For equity investors, the key takeaway is that banks have largely absorbed the capital impact of Basel III, meaning that future capital generation can increasingly be directed toward shareholder returns through dividends and buybacks rather than regulatory capital building. The zero capital shortfall finding for H2 2024 is particularly significant in this context, as it suggests that the era of constraint-driven capital retention may be giving way to a period of more balanced capital allocation.
For fixed-income investors, the TLAC and capital adequacy data provide essential inputs for credit analysis. The substantial capital and TLAC buffers maintained by most G-SIBs support the creditworthiness of senior and subordinated debt instruments, while the remaining TLAC shortfalls at some institutions indicate opportunities in new issuance. The intersection of regulatory capital dynamics and investment strategy is a critical area for institutional portfolio management, and the Basel III monitoring data provides the authoritative foundation for this analysis.
Frequently Asked Questions About Basel III Monitoring
What does the Basel III Monitoring Report 2025 show about bank capital?
The Basel III Monitoring Report 2025 shows that average CET1 capital ratios for Group 1 banks increased compared to the previous period, with zero capital shortfall in H2 2024. The Americas region showed particularly sizeable increases in capital ratios, indicating improved banking system resilience.
What is the impact of Basel III on minimum required capital?
The average impact of the Basel III framework on Tier 1 minimum required capital for Group 1 banks decreased compared to June 2024, when the impact was +1.4%. This suggests banks are increasingly well-positioned to absorb the framework’s requirements without significant capital strain.
What are Group 1 and Group 2 banks in Basel III monitoring?
Group 1 banks are those with Tier 1 capital of more than €3 billion that are internationally active. All other banks are considered Group 2 banks. This classification helps the Basel Committee assess the differential impact of regulatory standards on banks of different sizes and complexity.
What is the TLAC shortfall reported in Basel III monitoring?

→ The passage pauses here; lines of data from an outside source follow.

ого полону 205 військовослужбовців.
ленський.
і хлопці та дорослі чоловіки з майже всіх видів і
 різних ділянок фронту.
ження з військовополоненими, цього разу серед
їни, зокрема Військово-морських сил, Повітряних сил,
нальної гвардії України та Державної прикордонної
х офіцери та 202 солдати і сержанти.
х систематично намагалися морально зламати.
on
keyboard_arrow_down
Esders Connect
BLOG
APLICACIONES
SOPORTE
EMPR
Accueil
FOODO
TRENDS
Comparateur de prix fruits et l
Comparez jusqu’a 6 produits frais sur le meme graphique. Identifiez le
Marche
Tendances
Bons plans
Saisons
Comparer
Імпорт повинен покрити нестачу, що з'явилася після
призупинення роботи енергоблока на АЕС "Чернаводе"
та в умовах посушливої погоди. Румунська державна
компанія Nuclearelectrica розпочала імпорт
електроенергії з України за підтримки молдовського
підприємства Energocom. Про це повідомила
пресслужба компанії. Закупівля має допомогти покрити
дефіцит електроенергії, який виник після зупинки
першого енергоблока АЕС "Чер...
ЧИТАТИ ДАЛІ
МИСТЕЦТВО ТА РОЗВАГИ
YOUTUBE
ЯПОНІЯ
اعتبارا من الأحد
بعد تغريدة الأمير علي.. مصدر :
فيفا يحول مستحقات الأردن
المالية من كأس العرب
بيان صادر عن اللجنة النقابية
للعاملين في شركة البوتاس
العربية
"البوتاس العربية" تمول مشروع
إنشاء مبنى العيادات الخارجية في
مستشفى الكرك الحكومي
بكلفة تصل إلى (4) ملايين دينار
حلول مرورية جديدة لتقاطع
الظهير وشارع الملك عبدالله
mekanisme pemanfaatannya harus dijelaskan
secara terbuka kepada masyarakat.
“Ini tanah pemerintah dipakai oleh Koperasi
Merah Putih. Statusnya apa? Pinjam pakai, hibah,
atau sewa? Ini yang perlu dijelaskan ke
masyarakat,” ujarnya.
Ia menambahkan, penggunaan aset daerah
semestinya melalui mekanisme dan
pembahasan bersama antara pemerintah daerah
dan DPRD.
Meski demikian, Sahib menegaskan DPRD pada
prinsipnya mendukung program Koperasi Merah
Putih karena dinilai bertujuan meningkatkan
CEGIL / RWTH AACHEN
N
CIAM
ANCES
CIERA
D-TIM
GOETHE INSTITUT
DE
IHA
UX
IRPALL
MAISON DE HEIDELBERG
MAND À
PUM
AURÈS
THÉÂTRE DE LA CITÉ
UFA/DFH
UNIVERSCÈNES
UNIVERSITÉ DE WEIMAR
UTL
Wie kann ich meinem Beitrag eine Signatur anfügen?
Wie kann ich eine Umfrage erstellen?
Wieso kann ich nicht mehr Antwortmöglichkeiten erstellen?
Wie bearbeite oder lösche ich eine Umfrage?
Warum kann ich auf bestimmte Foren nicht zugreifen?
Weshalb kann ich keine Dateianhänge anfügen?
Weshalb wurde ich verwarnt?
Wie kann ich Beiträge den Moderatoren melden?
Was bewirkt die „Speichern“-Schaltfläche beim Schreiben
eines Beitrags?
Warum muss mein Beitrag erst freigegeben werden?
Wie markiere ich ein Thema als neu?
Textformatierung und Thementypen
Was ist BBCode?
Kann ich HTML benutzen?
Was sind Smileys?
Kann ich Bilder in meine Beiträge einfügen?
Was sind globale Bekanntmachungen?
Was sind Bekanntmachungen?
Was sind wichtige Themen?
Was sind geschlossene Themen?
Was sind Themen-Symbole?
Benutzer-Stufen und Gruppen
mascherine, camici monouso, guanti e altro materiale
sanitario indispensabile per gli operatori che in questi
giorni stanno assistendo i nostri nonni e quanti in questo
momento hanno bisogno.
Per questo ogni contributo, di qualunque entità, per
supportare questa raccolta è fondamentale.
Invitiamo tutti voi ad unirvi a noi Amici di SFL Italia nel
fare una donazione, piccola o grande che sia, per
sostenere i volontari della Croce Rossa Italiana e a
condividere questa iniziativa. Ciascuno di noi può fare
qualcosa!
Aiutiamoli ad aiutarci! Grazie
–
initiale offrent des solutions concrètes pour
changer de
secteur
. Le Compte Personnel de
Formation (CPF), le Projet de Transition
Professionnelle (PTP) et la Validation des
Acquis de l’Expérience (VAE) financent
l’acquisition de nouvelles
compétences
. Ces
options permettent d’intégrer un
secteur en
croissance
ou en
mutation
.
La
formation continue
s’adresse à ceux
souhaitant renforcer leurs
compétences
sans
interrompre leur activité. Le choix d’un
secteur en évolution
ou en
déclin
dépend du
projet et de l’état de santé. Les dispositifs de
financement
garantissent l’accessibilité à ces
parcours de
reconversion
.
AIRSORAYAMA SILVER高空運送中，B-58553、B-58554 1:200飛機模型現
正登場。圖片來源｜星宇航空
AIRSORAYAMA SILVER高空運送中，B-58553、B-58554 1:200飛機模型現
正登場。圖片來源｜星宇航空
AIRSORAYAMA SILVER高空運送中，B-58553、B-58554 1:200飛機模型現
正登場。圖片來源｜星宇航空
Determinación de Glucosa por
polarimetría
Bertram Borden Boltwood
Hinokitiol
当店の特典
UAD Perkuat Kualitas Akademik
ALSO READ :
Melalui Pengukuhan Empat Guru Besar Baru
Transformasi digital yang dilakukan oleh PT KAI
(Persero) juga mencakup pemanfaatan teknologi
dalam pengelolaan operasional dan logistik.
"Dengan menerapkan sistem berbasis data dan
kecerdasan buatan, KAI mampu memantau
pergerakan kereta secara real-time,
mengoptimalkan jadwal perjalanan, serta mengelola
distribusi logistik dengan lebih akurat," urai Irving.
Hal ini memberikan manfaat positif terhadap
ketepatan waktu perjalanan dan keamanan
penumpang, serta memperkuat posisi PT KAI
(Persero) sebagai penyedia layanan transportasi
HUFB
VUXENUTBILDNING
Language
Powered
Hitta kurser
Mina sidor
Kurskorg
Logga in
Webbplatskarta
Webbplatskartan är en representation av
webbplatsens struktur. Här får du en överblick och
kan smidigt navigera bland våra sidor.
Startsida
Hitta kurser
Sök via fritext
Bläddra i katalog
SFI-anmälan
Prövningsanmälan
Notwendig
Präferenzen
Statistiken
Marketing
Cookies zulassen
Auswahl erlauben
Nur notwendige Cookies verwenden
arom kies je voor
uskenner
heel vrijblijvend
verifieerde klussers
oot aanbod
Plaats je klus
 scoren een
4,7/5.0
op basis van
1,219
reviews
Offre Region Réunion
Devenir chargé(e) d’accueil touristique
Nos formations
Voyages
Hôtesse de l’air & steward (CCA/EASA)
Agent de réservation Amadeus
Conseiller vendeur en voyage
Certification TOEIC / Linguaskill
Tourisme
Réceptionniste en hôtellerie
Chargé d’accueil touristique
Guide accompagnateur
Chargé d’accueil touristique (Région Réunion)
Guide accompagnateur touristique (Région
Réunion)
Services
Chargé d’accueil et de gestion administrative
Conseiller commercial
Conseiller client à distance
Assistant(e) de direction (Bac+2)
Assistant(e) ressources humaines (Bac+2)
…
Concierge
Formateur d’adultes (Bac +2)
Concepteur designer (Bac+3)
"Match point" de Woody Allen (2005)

Applying the 2022 minimum total loss-absorbing capacity (TLAC) requirements and the current Basel III framework, 20 G-SIBs reporting TLAC data showed an aggregate incremental shortfall, though overall compliance has improved as banks build their loss-absorbing capacity buffers.
How did the Liquidity Coverage Ratio perform in the 2025 report?
The average Liquidity Coverage Ratio (LCR) of Group 1 banks slightly decreased by 1.1 percentage points compared to the previous period, though banks generally maintain LCR levels well above the minimum 100% requirement, indicating adequate short-term liquidity resilience.